Recorded information Block Start

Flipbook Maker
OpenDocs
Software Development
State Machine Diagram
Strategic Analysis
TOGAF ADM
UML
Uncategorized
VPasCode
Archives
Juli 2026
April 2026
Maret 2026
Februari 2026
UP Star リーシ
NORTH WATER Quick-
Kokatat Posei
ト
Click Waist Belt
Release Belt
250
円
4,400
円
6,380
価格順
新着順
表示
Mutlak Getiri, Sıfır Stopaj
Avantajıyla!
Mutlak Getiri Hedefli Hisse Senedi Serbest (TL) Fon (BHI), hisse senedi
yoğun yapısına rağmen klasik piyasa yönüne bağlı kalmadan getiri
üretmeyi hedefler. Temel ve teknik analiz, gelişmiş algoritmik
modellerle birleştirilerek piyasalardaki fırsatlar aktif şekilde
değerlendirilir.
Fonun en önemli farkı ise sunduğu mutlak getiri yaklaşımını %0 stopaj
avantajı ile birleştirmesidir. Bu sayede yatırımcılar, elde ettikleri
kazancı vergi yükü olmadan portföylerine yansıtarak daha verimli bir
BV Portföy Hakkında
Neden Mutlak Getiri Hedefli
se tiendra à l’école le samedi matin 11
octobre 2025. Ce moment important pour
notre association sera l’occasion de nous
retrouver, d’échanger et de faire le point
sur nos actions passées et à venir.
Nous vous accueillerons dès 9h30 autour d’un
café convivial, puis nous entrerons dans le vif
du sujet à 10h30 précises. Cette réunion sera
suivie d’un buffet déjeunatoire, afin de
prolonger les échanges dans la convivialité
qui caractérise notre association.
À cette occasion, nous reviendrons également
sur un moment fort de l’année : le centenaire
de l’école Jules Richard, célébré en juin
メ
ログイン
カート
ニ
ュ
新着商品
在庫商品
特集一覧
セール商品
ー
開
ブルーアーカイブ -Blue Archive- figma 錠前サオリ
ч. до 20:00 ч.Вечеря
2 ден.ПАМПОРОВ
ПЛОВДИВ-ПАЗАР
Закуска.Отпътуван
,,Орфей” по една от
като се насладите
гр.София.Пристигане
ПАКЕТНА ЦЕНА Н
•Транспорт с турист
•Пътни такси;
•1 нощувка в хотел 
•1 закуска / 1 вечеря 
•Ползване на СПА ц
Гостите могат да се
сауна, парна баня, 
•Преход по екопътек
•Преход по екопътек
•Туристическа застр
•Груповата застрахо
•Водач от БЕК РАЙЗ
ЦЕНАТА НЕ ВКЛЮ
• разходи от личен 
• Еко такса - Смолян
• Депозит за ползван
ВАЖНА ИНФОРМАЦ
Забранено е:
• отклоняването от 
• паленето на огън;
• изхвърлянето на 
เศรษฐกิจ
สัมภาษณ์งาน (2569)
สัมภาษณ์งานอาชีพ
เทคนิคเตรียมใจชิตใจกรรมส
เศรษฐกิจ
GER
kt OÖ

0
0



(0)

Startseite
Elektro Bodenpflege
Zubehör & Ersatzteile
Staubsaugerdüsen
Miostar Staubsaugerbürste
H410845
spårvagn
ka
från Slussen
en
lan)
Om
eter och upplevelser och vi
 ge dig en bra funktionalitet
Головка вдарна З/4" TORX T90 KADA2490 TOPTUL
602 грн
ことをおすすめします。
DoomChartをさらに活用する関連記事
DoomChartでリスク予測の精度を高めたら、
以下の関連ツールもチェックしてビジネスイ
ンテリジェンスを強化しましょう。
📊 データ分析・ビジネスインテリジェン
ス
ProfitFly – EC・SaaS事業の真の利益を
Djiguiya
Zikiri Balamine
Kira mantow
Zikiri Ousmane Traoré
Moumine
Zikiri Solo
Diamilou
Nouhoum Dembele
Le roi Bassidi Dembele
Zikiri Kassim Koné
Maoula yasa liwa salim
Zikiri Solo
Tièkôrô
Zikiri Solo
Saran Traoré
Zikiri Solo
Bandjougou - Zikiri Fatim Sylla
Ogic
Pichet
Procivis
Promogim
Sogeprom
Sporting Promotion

Recorded information Block End

Work instruction
Retype every line of the data, keeping each one exactly as it is.

Answer space
Flipbook Maker
OpenDocs
Software Development
State Machine Diagram
Strategic Analysis
TOGAF ADM
UML
Uncategorized
VPasCode
Archives
Juli 2026
April 2026
Maret 2026
Februari 2026
UP Star リーシ
NORTH WATER Quick-
Kokatat Posei
ト
Click Waist Belt
Release Belt
250
円
4,400
円
6,380
価格順
新着順
表示
Mutlak Getiri, Sıfır Stopaj
Avantajıyla!
Mutlak Getiri Hedefli Hisse Senedi Serbest (TL) Fon (BHI), hisse senedi
yoğun yapısına rağmen klasik piyasa yönüne bağlı kalmadan getiri
üretmeyi hedefler. Temel ve teknik analiz, gelişmiş algoritmik
modellerle birleştirilerek piyasalardaki fırsatlar aktif şekilde
değerlendirilir.
Fonun en önemli farkı ise sunduğu mutlak getiri yaklaşımını %0 stopaj
avantajı ile birleştirmesidir. Bu sayede yatırımcılar, elde ettikleri
kazancı vergi yükü olmadan portföylerine yansıtarak daha verimli bir
BV Portföy Hakkında
Neden Mutlak Getiri Hedefli
se tiendra à l’école le samedi matin 11
octobre 2025. Ce moment important pour
notre association sera l’occasion de nous
retrouver, d’échanger et de faire le point
sur nos actions passées et à venir.
Nous vous accueillerons dès 9h30 autour d’un
café convivial, puis nous entrerons dans le vif
du sujet à 10h30 précises. Cette réunion sera
suivie d’un buffet déjeunatoire, afin de
prolonger les échanges dans la convivialité
qui caractérise notre association.
À cette occasion, nous reviendrons également
sur un moment fort de l’année : le centenaire
de l’école Jules Richard, célébré en juin
メ
ログイン
カート
ニ
ュ
新着商品
在庫商品
特集一覧
セール商品
ー
開
ブルーアーカイブ -Blue Archive- figma 錠前サオリ
ч. до 20:00 ч.Вечеря
2 ден.ПАМПОРОВ
ПЛОВДИВ-ПАЗАР
Закуска.Отпътуван
,,Орфей” по една от
като се насладите
гр.София.Пристигане
ПАКЕТНА ЦЕНА Н
•Транспорт с турист
•Пътни такси;
•1 нощувка в хотел 
•1 закуска / 1 вечеря 
•Ползване на СПА ц
Гостите могат да се
сауна, парна баня, 
•Преход по екопътек
•Преход по екопътек
•Туристическа застр
•Груповата застрахо
•Водач от БЕК РАЙЗ
ЦЕНАТА НЕ ВКЛЮ
• разходи от личен 
• Еко такса - Смолян
• Депозит за ползван
ВАЖНА ИНФОРМАЦ
Забранено е:
• отклоняването от 
• паленето на огън;
• изхвърлянето на 
เศรษฐกิจ
สัมภาษณ์งาน (2569)
สัมภาษณ์งานอาชีพ
เทคนิคเตรียมใจชิตใจกรรมส
เศรษฐกิจ
GER
kt OÖ

0
0



(0)

Startseite
Elektro Bodenpflege
Zubehör & Ersatzteile
Staubsaugerdüsen
Miostar Staubsaugerbürste
H410845
spårvagn
ka
från Slussen
en
lan)
Om
eter och upplevelser och vi
 ge dig en bra funktionalitet
Головка вдарна З/4" TORX T90 KADA2490 TOPTUL
602 грн
ことをおすすめします。
DoomChartをさらに活用する関連記事
DoomChartでリスク予測の精度を高めたら、
以下の関連ツールもチェックしてビジネスイ
ンテリジェンスを強化しましょう。
📊 データ分析・ビジネスインテリジェン
ス
ProfitFly – EC・SaaS事業の真の利益を
Djiguiya
Zikiri Balamine
Kira mantow
Zikiri Ousmane Traoré
Moumine
Zikiri Solo
Diamilou
Nouhoum Dembele
Le roi Bassidi Dembele
Zikiri Kassim Koné
Maoula yasa liwa salim
Zikiri Solo
Tièkôrô
Zikiri Solo
Saran Traoré
Zikiri Solo
Bandjougou - Zikiri Fatim Sylla
Ogic
Pichet
Procivis
Promogim
Sogeprom
Sporting Promotion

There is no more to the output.